With the program optimized for a GPU-based high-performance computer and a 2023 INCITE allocation on Summit, the Wang-led team was ready to test hpMusic’s ability to simulate the NASA CRM high-lift configuration.

Although one hpMusic job requires nearly a month to run, Wang’s team was allowed only 12-hour runs on Summit. “So we had to restart it very often,” he says. Even with a job completed, it took days to transport the roughly 3.5 terabytes of data from Summit to KU. Visualizing the results, says Wang, “was a nightmare, because the output produced tens of billions of elements and points.”

With all of the data visualized, Wang notes two key findings. “First, we did it,” he says. The results showed fine details in eddy patterns on the aircraft surface. Second, those patterns closely resembled the “intricate separation patterns near the wingtip” in experiments. The computational results even capture fine details that escape other models of these eddies.

Future simulations could play a part in the aerospace industry’s move to certification by analysis versus experimentation only. “We can use this kind of simulations to accurately predict the maximum lift, and such simulations have the ability to replace some — definitely not all — experiments,” Wang says. If a simulation shows, say, separation of airflow from a jet’s wingtip, which would reduce lift and increase drag, “maybe the wing could be changed to mitigate that, but there is the never-ending quest to improve the accuracy and efficiency of the simulations.” Higher lift and less drag could increase an aircraft’s fuel efficiency and reduce jet noise.
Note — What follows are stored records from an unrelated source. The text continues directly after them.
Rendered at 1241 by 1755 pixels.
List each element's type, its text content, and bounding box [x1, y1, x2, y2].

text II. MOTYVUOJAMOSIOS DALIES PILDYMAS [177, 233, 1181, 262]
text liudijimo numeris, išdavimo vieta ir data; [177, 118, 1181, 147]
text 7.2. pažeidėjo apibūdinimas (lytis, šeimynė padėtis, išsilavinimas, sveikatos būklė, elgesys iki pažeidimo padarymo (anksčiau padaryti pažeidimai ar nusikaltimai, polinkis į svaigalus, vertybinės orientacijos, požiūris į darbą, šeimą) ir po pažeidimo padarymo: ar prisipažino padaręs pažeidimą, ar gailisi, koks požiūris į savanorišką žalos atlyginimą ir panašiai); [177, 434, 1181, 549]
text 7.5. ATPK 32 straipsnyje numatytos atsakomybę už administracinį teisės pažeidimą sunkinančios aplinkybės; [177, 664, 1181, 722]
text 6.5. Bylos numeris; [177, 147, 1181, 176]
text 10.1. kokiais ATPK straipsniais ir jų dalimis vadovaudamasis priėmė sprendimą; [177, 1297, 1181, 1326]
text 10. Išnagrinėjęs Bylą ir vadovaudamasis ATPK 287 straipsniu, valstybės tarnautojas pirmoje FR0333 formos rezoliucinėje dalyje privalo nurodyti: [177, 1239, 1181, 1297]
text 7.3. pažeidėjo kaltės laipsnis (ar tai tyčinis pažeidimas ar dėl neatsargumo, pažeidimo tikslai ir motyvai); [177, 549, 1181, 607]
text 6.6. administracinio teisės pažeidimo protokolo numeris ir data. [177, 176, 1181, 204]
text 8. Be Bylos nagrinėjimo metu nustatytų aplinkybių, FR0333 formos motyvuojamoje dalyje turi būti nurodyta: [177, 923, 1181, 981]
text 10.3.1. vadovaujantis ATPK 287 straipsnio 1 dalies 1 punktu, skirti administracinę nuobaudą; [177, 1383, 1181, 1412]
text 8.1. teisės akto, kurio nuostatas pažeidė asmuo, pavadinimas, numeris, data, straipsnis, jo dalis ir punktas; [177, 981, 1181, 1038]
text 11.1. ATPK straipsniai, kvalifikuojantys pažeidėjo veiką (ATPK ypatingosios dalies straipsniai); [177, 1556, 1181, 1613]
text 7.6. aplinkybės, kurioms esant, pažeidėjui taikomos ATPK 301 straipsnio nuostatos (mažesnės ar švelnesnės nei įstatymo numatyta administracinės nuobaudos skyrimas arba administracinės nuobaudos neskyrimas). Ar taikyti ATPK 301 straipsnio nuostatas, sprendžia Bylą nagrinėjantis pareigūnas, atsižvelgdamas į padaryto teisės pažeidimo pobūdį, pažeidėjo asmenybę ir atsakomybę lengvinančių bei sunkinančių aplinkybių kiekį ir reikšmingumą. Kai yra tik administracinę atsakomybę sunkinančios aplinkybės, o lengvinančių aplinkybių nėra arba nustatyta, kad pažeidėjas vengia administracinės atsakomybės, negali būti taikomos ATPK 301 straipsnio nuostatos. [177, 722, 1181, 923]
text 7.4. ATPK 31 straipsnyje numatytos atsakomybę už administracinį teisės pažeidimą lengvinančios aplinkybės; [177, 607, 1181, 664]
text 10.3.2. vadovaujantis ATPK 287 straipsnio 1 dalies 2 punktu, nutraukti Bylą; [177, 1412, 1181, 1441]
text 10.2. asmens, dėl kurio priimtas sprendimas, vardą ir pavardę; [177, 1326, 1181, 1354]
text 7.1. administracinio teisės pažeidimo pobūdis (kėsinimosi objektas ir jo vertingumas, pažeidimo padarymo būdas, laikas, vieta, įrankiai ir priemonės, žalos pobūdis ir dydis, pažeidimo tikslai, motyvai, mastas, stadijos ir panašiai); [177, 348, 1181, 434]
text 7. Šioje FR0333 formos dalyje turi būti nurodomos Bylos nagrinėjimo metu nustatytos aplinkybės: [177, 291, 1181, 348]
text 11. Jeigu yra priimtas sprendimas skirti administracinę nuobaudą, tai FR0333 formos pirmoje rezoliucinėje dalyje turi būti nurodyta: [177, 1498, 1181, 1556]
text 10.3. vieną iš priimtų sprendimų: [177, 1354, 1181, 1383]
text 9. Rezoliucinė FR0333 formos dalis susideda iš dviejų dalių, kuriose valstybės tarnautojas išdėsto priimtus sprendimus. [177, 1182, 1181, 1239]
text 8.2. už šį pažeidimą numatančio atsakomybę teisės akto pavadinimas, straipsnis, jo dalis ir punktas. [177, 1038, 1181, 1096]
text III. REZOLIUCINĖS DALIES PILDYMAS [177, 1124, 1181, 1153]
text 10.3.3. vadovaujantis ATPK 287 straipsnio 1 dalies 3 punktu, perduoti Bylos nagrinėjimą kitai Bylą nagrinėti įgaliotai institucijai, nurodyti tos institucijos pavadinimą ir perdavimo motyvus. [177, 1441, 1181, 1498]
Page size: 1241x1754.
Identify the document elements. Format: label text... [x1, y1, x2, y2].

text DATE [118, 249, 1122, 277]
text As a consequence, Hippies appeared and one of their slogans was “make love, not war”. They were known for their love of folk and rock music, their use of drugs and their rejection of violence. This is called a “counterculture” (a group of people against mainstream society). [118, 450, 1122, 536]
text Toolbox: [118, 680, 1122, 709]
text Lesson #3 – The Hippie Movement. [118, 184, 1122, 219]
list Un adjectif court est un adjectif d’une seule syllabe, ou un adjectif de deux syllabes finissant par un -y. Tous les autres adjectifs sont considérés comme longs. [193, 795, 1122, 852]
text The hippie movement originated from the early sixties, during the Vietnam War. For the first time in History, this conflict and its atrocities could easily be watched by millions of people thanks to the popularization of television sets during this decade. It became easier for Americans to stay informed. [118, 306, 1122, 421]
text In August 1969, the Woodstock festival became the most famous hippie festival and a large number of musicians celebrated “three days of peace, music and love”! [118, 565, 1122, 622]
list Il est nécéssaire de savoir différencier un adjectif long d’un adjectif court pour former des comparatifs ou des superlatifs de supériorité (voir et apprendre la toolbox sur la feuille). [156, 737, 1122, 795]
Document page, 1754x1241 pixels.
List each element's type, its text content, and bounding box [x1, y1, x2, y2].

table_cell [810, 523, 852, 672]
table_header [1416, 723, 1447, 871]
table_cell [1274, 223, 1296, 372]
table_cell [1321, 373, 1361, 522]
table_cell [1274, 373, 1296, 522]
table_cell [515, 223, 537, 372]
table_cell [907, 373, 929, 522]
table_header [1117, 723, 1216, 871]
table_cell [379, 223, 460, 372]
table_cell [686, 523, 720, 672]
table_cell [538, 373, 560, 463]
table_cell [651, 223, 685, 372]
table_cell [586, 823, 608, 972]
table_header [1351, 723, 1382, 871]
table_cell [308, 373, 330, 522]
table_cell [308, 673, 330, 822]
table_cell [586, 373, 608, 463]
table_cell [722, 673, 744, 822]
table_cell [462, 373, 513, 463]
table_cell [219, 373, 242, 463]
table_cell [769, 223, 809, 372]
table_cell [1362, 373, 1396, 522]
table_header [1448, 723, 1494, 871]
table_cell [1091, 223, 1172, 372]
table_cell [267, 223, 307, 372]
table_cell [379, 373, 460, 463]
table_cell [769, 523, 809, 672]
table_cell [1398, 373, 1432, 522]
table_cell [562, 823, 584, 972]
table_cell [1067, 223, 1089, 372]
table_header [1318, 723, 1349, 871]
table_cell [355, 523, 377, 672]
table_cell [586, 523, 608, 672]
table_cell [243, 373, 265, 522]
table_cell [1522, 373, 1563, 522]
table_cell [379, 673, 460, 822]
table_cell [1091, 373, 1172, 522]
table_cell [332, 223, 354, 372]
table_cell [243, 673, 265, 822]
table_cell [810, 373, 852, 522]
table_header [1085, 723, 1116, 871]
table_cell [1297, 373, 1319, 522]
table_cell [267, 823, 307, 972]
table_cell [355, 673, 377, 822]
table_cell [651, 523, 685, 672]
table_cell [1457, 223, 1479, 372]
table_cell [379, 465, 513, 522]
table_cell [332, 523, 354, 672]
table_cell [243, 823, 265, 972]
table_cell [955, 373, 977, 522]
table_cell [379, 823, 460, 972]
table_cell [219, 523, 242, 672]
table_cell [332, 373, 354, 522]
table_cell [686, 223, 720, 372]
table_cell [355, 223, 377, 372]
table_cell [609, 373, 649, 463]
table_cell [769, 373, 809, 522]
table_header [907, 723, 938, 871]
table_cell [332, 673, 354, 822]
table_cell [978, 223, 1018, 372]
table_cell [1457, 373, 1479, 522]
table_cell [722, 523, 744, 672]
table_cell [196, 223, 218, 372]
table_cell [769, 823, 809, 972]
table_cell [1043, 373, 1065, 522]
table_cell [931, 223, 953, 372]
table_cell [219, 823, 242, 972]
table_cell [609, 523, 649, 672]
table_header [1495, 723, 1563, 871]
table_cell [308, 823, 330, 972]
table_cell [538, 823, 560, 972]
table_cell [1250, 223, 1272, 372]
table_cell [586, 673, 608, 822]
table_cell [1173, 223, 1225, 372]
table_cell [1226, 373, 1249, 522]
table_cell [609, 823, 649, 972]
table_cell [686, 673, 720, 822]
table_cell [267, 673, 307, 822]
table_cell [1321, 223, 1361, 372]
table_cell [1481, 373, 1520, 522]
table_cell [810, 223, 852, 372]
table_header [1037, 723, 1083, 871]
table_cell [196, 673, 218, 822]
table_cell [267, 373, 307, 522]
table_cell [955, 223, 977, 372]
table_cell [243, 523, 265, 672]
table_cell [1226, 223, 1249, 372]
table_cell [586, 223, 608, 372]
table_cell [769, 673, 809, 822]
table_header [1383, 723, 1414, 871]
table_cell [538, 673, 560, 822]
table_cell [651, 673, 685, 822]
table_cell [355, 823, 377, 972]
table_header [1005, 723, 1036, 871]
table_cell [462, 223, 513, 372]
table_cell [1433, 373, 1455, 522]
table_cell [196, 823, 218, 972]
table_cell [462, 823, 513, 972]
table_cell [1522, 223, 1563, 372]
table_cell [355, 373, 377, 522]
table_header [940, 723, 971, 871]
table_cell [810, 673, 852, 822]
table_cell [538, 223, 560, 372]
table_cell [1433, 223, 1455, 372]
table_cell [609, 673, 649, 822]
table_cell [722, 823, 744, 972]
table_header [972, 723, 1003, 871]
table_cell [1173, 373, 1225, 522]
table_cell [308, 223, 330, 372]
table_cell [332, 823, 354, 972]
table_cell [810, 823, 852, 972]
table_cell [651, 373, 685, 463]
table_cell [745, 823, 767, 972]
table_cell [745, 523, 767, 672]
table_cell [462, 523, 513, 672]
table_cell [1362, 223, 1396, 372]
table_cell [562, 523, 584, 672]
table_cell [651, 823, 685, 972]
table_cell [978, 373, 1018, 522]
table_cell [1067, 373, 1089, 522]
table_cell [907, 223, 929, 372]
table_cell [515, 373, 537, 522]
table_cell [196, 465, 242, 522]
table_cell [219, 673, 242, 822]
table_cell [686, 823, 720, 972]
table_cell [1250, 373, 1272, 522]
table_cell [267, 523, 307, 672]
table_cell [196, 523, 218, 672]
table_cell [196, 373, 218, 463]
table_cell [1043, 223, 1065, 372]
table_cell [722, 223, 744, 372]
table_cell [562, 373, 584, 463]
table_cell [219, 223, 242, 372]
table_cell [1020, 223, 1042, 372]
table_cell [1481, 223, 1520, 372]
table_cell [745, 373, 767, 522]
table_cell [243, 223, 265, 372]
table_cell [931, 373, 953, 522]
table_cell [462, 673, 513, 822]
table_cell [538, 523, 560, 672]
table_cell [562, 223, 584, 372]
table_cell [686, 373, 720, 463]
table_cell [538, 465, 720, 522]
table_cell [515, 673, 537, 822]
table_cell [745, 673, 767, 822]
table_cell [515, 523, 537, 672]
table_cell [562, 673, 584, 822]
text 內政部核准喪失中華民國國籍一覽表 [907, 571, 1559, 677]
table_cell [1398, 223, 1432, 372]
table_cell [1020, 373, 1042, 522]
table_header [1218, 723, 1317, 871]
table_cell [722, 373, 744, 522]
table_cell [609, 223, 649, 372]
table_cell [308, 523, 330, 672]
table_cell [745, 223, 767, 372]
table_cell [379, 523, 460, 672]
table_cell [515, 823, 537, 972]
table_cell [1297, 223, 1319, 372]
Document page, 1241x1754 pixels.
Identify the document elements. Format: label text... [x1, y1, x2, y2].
Still, Wang’s use of hpMusic is just getting started. “We’re extending it to more complex problems,” he says. “One of those is airflow over a helicopter’s rotor blades.” He even envisions simulating an entire jet engine, but that would require adding still more physics to a simulation. “I don’t know whether we will be able to do it before I retire, but it gives me a challenge.”

After decades in aerospace engineering, Wang’s childhood fascination for flight continues. Even today, when he sees a jet fly by, he thinks one thing: “It’s astonishing!”